Having to change the ways that we worked, connected, loved, and lived at the speed that we were asked to, we caused our minds to temporarily split in order to create space for the new world that was emerging. This psychological process, while it allowed us to adjust and adapt quickly, segmented our lives into sparsely-connected chapters. This splitting is a common response to trauma, where the separation helps the individual delay the processing of difficult-to-accept experiences.


But when these splits aren’t properly integrated into the self at a later stage, the individual begins to lose connection with their past self. In my mind the Goutham that spent time teaching in the Himalayas, walking on the edge of the winding road, scared that he would fall off, the Goutham that lived in Thailand, exploring the red-light district with simultaneous awe and fear rippling through his body, with a friend he made at a hostel in Nagoya, and the Goutham who is currently at a bachelor party in Montreal with some highly functional degenerates, have never met each other. Each environment I’m thrown into creates yet another split, infinitely delaying the integration I yearn for.
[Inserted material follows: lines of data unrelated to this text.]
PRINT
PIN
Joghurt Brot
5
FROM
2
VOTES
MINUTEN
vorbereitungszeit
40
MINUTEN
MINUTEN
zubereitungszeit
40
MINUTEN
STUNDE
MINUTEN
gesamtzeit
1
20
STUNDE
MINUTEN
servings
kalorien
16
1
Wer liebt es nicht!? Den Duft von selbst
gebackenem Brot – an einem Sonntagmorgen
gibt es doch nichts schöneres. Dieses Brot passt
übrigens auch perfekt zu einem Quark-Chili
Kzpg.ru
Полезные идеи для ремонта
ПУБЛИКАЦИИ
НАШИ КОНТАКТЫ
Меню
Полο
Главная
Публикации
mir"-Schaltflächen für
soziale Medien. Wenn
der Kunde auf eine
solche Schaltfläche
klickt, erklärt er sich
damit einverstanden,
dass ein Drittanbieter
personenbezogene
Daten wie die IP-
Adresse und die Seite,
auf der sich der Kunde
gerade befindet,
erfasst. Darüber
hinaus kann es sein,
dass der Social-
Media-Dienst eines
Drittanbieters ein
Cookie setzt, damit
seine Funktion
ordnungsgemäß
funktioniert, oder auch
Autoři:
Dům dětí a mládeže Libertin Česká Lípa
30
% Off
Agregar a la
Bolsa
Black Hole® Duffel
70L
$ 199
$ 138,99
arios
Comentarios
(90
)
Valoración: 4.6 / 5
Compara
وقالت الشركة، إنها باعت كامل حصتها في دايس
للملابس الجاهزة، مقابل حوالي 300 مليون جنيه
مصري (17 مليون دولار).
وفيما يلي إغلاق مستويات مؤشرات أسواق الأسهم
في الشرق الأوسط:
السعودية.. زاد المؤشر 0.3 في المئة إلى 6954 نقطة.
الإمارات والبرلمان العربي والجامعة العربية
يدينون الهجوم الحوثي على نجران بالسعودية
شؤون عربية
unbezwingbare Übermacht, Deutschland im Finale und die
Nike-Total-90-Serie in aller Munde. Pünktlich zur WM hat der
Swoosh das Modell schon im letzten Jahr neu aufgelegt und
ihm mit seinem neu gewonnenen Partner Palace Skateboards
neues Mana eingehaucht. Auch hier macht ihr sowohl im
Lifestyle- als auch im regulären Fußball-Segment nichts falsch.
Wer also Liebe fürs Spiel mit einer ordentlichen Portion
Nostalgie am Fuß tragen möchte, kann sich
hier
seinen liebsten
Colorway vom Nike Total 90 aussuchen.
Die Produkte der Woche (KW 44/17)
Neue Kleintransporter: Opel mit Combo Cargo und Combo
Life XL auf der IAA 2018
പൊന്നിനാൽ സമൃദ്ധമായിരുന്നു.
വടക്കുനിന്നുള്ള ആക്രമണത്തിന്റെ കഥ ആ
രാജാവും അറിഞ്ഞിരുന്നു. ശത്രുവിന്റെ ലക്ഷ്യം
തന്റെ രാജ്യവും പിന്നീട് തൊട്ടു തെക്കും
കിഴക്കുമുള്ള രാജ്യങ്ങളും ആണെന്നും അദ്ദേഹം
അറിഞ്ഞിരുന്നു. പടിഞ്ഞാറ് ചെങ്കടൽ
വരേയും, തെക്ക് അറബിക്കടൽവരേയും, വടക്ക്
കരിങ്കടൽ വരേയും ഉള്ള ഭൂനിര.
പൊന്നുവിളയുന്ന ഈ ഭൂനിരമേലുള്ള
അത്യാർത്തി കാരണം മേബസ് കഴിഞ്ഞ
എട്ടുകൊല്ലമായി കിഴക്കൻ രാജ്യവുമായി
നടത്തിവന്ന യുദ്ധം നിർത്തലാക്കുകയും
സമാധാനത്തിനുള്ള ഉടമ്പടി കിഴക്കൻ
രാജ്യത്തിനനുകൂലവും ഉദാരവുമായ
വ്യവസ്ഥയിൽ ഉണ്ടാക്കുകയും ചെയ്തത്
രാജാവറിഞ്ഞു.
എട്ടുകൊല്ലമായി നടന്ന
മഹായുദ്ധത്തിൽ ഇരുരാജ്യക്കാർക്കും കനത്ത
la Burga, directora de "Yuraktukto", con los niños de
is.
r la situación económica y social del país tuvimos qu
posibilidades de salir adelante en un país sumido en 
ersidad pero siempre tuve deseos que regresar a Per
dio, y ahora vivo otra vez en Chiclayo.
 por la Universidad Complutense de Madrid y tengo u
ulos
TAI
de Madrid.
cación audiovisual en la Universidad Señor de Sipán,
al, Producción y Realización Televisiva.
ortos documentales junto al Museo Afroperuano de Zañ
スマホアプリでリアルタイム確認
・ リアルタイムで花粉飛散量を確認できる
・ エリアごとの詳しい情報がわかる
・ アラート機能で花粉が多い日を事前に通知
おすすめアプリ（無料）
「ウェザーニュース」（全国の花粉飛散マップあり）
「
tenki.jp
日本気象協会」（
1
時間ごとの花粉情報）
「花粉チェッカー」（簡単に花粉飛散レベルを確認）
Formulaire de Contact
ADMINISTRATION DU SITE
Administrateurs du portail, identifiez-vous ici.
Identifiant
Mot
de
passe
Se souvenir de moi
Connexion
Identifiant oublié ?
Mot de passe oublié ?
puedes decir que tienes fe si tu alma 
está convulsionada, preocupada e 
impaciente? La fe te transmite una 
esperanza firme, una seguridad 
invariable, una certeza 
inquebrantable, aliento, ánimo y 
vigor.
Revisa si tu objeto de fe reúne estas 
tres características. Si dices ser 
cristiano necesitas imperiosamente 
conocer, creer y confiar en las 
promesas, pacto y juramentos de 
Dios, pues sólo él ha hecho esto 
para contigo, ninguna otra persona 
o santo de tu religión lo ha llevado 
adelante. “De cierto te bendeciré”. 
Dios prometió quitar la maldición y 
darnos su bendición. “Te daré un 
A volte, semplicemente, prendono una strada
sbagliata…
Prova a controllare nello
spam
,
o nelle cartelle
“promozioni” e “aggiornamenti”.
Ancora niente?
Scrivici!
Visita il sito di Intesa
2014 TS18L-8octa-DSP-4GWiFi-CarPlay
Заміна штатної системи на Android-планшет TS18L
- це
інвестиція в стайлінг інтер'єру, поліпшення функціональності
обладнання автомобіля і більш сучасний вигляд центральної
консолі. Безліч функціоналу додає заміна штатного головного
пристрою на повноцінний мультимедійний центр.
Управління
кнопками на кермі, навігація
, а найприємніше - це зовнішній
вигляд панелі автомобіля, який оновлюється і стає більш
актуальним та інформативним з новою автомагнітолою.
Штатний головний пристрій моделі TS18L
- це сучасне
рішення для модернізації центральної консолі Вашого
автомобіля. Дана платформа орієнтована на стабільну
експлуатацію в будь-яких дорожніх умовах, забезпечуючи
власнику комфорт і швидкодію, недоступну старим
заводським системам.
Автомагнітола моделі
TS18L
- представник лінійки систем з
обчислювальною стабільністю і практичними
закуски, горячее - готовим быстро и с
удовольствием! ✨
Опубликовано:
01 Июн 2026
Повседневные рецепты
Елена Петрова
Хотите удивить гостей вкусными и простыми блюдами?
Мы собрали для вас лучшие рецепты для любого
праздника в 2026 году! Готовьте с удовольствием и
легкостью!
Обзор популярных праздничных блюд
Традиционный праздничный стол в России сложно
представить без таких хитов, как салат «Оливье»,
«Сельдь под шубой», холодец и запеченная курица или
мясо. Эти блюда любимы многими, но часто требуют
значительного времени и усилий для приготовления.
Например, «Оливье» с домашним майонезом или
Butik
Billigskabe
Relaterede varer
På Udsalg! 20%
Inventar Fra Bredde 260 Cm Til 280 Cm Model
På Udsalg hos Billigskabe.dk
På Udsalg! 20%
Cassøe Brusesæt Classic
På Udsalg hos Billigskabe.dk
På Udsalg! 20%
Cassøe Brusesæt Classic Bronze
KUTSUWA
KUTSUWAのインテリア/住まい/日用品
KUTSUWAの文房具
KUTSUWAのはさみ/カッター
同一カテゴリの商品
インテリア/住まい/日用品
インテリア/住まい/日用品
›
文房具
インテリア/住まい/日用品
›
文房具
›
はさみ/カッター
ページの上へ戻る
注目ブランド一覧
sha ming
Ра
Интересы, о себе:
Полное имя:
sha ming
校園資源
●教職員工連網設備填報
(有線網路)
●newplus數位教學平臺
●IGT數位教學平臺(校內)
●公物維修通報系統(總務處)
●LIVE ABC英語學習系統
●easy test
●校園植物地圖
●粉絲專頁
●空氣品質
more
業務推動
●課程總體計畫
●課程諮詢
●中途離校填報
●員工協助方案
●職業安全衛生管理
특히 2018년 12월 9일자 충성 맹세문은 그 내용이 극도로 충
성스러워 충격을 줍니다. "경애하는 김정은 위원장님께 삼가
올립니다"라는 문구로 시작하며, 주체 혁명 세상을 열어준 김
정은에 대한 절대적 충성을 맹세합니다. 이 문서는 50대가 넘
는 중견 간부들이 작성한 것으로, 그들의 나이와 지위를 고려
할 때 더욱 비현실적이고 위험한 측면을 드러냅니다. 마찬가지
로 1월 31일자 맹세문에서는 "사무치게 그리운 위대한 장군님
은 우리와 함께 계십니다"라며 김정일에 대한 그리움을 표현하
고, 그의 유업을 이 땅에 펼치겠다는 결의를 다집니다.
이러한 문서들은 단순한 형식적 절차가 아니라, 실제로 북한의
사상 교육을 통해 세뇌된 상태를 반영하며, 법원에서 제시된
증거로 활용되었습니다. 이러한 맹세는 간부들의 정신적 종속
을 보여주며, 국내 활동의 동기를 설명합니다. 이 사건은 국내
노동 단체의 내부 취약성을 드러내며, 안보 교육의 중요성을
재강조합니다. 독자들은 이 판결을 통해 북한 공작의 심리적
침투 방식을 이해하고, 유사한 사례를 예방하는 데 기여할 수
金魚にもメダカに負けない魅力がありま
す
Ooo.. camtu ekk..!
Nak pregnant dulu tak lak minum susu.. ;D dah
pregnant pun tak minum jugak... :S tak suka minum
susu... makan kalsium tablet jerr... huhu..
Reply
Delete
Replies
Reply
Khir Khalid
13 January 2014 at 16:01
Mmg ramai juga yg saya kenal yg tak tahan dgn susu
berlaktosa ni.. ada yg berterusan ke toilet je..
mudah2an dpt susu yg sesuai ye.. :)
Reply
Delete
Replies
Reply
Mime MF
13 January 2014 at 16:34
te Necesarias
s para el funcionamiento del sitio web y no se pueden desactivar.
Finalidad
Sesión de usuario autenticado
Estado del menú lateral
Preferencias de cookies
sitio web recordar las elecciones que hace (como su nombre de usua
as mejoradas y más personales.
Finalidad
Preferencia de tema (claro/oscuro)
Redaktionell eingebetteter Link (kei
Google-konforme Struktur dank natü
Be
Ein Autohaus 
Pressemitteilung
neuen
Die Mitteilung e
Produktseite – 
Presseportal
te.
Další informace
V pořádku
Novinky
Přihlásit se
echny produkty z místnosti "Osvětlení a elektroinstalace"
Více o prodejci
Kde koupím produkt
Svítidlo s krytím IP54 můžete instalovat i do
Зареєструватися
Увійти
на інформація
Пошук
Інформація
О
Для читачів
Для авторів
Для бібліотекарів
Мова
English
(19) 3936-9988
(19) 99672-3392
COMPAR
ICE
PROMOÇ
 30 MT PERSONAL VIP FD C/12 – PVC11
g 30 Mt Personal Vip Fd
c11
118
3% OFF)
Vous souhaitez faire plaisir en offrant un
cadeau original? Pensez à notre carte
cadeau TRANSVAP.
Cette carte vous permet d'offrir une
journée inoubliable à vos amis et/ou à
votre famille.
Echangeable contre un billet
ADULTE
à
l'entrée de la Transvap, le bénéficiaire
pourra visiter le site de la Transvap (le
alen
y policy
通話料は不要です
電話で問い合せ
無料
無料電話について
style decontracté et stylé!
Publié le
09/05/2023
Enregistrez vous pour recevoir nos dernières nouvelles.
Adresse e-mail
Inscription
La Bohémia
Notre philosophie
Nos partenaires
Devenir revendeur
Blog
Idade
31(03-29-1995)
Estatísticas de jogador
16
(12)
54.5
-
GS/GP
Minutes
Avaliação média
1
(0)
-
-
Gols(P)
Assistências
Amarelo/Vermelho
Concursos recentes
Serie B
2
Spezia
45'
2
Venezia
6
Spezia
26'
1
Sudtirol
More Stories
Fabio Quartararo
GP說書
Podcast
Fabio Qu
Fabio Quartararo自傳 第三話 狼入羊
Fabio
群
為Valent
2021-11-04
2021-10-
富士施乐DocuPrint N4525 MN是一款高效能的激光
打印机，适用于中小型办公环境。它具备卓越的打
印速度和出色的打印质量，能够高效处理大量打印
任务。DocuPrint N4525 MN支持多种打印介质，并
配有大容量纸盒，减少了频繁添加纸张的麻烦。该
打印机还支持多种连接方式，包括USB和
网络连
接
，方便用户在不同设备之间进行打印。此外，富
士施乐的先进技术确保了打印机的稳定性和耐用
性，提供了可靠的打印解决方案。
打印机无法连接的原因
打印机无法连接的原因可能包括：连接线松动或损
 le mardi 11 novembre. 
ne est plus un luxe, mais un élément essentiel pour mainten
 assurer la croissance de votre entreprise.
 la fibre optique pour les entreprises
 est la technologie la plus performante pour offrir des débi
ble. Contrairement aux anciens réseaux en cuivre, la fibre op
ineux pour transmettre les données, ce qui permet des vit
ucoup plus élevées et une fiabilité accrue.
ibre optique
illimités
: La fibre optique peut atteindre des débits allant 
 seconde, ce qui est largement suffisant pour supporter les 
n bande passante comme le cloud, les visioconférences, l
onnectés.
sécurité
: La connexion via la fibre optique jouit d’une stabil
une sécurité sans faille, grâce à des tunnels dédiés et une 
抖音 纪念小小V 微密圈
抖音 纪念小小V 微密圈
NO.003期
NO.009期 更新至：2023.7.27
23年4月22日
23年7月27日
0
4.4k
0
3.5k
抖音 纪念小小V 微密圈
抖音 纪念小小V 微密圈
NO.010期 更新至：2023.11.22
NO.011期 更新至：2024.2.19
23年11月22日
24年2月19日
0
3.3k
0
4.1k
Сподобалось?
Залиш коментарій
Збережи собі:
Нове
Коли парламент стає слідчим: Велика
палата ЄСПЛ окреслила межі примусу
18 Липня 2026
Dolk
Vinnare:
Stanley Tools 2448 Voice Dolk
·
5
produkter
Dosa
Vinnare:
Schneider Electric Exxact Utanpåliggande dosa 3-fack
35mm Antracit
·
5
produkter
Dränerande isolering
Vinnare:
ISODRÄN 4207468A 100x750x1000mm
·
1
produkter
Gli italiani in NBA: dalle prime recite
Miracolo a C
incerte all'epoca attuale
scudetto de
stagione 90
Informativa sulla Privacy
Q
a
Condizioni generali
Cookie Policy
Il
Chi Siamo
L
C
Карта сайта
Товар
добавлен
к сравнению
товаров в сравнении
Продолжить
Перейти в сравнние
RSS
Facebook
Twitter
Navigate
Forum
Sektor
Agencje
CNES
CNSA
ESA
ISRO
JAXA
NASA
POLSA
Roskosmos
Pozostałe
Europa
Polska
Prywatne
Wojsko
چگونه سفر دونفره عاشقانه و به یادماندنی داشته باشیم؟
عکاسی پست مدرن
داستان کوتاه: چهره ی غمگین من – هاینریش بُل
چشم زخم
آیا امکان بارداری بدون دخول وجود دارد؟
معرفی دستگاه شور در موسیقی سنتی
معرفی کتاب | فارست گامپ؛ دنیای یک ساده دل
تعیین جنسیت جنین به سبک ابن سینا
But something that has given me peace, is how common I’ve found this phenomenon to be in people. But why is it so? In the past, the rate in which the world changed was significantly slower. A major social, political, or technological revolution occurred only once or twice in a lifetime. If we take a look at the last three decades, however, we’ve all lived through the rise of the Internet, the introduction of smartphones, social media, and now the implementation of artificial intelligence into our daily lives. Simultaneously we’ve seen the profound ramifications of climate change, intense global political conflict, and the deterioration of American politics (for those who live in this country). These changes cannot be undermined, as it has now become ubiquitous for individuals to create splits at the turn of every single one of these events that rapidly change the quality and status of their lives. While some people have the capacity and resources to take time and integrate this rapidly changing world into their identity, many do not. Therefore, addressing the implications of these unintegrated narratives is absolutely vital now.


For those of us with these split identities, reflecting on our past can cause extreme feelings of confusion, isolation, estrangement, and delusion. Our memories, even when they are vivid in its detailing, can still feel as if they belong to someone else entirely. As if it was never really us who experienced them. Though I can list the things I’ve done over these past few years, it often just feels like I’m apathetically recounting a movie I had just recently watched about someone who looks vaguely familiar to me. Every time someone asks me to describe emotionally what an experience was like, I struggle to no avail to find the words because I never experienced those things. It wasn’t me.


These memories, though I hold them so dearly as my only evidence of my existence, feel so distant emotionally. It is the experience of these memories I call xenora.


Examples

  1. The old photographs stirred a deep xenora. I recognized the faces, but the life in them felt distant and foreign.

  2. She spoke of her past with a tone of xenora, detached from the joy and pain those years once carried.

  3. After the accident, even his happiest moments carried a tint of xenora, no longer truly his own.